I always find that last statement so confusing. Fear is such a primal instinct. One we have used for survival and safety since the dawn of man. It paid off not to go poking the sleeping Saber tooth Tiger. But fear can also be so damn much fun. It gets the heart racing and the blood pumping. It gets you all sweaty and worked up. And when it’s over there is a nice, exhausted, relieved feeling and a sense of accomplishment. Now that I think about it, Fear is a whole lot like Sex (but not as messy and, if you’re doing the latter correctly, probably not as fun).
I can only assume these people haven’t read a scary book or watched a horror movie since they were six. I can only surmise that they never watch the news, because that’s a whole lot scarier than anything I can come up with. I guess they spend their time reading Newsweek or romance novels and the closest they’ve been to horror involves sparkly vampires (don’t get me started). Most likely, they don’t read much of anything at all and spend their free time watching The Biggest Loser (while sitting on the couch eating fatty snacks) or American Idol or something.

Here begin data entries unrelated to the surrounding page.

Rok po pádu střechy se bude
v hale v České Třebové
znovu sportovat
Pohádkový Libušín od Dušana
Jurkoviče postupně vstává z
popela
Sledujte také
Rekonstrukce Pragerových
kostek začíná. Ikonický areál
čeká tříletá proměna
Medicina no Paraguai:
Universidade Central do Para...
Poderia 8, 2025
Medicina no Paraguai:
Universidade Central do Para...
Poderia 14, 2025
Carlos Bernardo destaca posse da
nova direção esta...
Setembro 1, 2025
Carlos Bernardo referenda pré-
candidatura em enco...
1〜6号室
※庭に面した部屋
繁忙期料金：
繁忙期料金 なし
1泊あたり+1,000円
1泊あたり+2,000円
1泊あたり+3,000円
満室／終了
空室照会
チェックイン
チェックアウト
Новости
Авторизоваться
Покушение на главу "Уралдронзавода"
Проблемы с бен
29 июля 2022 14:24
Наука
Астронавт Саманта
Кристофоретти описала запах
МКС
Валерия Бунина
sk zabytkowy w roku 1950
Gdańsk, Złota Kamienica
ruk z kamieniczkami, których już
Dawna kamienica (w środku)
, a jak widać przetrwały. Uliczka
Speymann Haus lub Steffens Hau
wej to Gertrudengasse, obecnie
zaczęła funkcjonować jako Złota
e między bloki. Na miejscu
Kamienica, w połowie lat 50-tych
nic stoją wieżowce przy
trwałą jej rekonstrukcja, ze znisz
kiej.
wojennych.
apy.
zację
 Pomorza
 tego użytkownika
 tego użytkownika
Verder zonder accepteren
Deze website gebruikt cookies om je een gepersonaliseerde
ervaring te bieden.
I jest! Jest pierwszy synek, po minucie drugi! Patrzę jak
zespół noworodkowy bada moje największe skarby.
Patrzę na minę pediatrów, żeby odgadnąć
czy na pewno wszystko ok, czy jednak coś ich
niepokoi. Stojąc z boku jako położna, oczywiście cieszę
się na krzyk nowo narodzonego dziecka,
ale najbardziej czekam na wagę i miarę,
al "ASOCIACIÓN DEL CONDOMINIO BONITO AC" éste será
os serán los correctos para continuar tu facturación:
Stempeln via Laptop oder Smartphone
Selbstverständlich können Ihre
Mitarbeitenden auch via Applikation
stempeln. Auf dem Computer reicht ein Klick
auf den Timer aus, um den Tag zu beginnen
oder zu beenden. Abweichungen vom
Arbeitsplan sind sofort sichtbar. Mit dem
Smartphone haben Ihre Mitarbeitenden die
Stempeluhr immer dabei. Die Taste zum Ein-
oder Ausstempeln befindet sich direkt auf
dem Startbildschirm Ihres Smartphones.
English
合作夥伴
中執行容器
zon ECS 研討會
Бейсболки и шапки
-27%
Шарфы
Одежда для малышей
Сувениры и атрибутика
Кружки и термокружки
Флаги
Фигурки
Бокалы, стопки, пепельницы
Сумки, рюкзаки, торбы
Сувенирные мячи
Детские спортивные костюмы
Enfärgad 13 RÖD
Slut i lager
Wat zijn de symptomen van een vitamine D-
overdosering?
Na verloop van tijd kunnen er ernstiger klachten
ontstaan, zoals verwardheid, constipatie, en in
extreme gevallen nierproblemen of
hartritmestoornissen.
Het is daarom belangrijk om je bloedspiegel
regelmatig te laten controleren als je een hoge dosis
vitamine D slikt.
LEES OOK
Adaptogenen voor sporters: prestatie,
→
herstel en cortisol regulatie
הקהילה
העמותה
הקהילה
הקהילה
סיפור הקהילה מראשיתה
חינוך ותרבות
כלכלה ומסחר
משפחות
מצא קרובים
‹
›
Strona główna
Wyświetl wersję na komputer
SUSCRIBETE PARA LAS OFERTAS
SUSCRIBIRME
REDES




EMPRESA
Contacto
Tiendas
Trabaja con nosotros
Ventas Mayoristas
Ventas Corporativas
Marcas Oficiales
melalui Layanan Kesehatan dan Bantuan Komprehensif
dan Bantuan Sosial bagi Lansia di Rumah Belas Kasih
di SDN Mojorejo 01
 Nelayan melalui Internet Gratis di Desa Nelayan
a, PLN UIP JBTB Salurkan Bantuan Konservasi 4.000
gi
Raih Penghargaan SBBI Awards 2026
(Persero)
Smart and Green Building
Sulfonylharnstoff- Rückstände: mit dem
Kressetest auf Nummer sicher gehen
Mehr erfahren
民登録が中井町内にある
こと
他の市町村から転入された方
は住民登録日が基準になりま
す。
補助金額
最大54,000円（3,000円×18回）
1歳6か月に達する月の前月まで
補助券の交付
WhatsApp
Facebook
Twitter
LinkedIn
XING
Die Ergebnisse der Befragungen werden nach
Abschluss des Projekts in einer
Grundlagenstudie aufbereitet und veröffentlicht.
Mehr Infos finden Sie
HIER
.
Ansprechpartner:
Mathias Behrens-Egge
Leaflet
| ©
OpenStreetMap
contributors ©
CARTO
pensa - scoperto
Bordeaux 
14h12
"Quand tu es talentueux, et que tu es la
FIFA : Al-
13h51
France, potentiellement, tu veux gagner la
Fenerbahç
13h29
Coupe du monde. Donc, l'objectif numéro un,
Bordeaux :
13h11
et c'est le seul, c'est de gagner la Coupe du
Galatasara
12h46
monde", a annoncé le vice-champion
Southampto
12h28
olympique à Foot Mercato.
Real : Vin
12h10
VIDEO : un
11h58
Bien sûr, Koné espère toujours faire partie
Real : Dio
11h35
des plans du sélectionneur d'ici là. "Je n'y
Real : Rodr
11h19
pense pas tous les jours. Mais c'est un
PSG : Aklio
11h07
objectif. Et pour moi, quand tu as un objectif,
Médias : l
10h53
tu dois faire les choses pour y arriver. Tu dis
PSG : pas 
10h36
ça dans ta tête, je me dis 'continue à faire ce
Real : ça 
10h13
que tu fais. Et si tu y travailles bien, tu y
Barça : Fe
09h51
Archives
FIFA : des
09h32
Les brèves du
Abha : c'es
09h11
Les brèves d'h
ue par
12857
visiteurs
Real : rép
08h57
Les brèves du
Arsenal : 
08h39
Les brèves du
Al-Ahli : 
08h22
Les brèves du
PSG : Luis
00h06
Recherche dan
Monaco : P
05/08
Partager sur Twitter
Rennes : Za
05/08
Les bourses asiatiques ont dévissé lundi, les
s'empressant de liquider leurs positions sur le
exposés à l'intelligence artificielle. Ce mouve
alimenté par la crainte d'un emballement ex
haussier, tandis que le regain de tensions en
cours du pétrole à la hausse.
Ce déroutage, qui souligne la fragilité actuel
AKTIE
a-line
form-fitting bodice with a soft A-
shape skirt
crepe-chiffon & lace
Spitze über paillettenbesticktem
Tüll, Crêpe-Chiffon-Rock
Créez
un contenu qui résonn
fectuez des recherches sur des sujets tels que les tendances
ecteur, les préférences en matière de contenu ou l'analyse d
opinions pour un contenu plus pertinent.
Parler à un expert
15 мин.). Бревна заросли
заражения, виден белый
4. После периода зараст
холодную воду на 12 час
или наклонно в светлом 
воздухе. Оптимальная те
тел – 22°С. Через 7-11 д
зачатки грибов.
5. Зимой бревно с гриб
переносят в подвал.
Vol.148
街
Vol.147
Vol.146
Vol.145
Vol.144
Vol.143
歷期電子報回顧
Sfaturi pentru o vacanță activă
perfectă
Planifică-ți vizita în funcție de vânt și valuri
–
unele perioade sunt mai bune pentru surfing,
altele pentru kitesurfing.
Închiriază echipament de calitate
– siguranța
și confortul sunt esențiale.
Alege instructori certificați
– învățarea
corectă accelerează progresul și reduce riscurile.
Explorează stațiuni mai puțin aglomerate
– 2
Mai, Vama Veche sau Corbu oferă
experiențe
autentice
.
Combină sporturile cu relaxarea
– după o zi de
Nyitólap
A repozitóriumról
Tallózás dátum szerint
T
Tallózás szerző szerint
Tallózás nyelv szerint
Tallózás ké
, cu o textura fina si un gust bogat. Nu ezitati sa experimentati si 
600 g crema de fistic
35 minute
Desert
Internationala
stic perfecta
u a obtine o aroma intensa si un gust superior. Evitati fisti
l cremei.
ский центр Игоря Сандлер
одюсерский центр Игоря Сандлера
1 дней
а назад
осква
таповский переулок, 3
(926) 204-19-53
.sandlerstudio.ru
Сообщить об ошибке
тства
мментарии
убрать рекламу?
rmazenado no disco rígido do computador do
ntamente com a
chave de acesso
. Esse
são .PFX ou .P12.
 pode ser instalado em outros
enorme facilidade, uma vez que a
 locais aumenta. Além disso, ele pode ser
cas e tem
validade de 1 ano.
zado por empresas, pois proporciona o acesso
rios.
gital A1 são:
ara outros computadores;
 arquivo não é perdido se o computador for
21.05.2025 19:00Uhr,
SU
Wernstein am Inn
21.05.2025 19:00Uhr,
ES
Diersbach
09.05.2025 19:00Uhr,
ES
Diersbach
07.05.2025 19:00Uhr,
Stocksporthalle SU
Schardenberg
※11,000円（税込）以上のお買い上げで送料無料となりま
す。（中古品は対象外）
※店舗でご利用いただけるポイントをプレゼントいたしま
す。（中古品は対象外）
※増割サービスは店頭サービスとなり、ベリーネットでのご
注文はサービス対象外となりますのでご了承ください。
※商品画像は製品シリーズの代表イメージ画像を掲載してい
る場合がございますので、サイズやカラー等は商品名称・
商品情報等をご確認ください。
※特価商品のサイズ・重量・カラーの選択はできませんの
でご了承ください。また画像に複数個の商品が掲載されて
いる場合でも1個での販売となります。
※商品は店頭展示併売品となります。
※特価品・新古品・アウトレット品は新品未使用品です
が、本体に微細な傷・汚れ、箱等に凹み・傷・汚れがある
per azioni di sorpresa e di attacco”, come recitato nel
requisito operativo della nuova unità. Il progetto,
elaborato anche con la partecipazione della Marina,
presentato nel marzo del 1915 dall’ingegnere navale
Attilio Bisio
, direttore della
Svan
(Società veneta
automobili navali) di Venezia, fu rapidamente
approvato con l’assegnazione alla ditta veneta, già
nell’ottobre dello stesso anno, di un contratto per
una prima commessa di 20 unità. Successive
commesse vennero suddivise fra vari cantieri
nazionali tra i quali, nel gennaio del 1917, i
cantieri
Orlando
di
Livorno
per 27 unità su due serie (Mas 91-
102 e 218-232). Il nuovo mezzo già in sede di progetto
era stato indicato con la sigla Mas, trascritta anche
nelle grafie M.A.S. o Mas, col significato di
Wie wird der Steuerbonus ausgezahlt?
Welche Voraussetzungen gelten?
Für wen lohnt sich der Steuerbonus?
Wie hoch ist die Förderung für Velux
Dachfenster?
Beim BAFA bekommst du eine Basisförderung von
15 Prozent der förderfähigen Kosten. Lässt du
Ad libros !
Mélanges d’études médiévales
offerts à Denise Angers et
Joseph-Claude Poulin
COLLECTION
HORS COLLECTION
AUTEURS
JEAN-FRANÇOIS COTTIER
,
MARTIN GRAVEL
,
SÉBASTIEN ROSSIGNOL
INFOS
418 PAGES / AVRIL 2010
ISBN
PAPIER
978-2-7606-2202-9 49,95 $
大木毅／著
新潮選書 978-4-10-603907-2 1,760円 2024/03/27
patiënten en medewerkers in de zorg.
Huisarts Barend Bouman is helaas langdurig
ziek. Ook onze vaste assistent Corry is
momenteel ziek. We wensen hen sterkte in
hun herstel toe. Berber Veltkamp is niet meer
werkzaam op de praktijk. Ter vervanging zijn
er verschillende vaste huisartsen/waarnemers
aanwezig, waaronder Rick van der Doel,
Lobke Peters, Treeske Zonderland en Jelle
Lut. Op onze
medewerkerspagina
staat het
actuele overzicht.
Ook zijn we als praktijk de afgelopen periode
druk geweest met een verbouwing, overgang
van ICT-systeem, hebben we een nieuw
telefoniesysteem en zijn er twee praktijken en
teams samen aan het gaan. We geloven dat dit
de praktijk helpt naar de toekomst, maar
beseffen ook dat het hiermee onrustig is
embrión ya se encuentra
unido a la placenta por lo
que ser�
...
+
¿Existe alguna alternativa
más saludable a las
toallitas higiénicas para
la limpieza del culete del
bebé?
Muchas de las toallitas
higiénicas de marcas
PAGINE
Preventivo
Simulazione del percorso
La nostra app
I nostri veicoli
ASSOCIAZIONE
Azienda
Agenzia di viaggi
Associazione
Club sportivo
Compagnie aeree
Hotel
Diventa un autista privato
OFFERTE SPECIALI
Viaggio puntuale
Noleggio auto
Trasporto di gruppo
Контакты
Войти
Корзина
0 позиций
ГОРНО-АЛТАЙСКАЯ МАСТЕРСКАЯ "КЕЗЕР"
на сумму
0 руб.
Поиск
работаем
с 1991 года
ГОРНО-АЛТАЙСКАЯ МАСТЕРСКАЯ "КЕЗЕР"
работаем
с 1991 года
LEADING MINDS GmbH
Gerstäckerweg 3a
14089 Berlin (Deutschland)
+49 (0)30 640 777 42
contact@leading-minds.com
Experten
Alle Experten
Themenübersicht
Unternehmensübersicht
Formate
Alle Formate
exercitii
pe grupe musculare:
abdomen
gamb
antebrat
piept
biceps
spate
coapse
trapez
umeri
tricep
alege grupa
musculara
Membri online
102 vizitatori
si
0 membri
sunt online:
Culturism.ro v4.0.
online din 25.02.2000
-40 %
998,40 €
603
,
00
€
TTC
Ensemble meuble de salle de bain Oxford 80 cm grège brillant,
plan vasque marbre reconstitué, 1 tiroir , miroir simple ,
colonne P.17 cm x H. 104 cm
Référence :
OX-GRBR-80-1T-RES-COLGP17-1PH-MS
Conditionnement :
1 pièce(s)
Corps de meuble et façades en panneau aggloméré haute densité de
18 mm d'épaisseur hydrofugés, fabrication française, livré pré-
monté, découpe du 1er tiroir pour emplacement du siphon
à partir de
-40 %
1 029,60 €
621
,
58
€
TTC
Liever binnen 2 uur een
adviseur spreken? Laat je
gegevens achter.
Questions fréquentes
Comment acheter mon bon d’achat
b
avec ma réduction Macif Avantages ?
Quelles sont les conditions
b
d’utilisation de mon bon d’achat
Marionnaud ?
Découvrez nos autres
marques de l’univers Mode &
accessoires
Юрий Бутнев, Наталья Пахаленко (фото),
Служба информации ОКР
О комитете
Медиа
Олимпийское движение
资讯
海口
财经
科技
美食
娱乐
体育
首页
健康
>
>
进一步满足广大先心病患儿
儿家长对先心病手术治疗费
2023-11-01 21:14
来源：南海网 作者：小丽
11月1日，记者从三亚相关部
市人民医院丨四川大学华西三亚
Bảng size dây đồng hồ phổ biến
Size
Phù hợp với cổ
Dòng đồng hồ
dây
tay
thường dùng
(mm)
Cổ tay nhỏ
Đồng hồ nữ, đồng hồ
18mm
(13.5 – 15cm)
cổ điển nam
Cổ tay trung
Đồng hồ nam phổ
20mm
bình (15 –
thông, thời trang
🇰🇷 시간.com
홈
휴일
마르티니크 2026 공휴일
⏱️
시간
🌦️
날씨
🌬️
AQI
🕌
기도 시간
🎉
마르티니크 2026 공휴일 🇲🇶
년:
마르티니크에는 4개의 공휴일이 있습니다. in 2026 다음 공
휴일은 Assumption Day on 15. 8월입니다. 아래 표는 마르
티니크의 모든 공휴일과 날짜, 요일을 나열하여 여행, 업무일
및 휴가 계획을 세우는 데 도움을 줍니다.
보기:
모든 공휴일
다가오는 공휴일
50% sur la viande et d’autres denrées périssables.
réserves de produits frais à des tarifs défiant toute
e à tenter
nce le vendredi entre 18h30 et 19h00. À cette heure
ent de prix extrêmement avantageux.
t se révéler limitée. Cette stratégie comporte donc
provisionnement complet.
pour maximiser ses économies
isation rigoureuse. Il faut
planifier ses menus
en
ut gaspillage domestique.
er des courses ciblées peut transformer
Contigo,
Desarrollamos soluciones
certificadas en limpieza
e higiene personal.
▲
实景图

I feel sad for them. I can’t imagine not having read Carrie or ‘Salem’s Lot, I Am Legend, Horns or 20th Century Ghosts, Dracula, The Haunting of Hill House, Ghost Story, Something Wicked This Way Comes and countless others. How do you get through life not having seen the Friday the 13th series or Halloween, The Thing, Dawn of the Dead, Amityville Horror, The Exorcist and on and on?
I’m not saying horror is the end all be all, I like other genres just as well, but it should be included in any well-rounded individual’s library or DVD collection. It’s a bit like depriving yourself of new foods and living on a diet of bread and water. Sure, you might survive, but what a waste (unless you’re talking about mushrooms; nobody should ever, for any reason, eat a fucking mushroom).
So what does all this mean? What is the point I’m trying to make here?
Fuck if I know. I’m just ranting. Kate was kind enough to let me play in her sandbox and I’m gonna make a good, God damned mess of it because I can. Maybe you get a glimpse into the mind of a horror writer. Maybe you decide to go read a “scary” book or watch a horror movie even though you haven’t in a long while. Maybe you get a giggle or two or you start adding random parenthetical statements to your emails and letter correspondences. I don’t care. I was able to vent and it was fun. Just be glad I didn’t really go off and start on about those sparkly vampires or what I ate for breakfast and how it affected my bowel movements or what color underwear I’m wearing today (or IF I’m wearing underwear today). Don’t push me. I’ll fuckin’ do it! Be glad I held it together for this long. I am a bit…different, after all."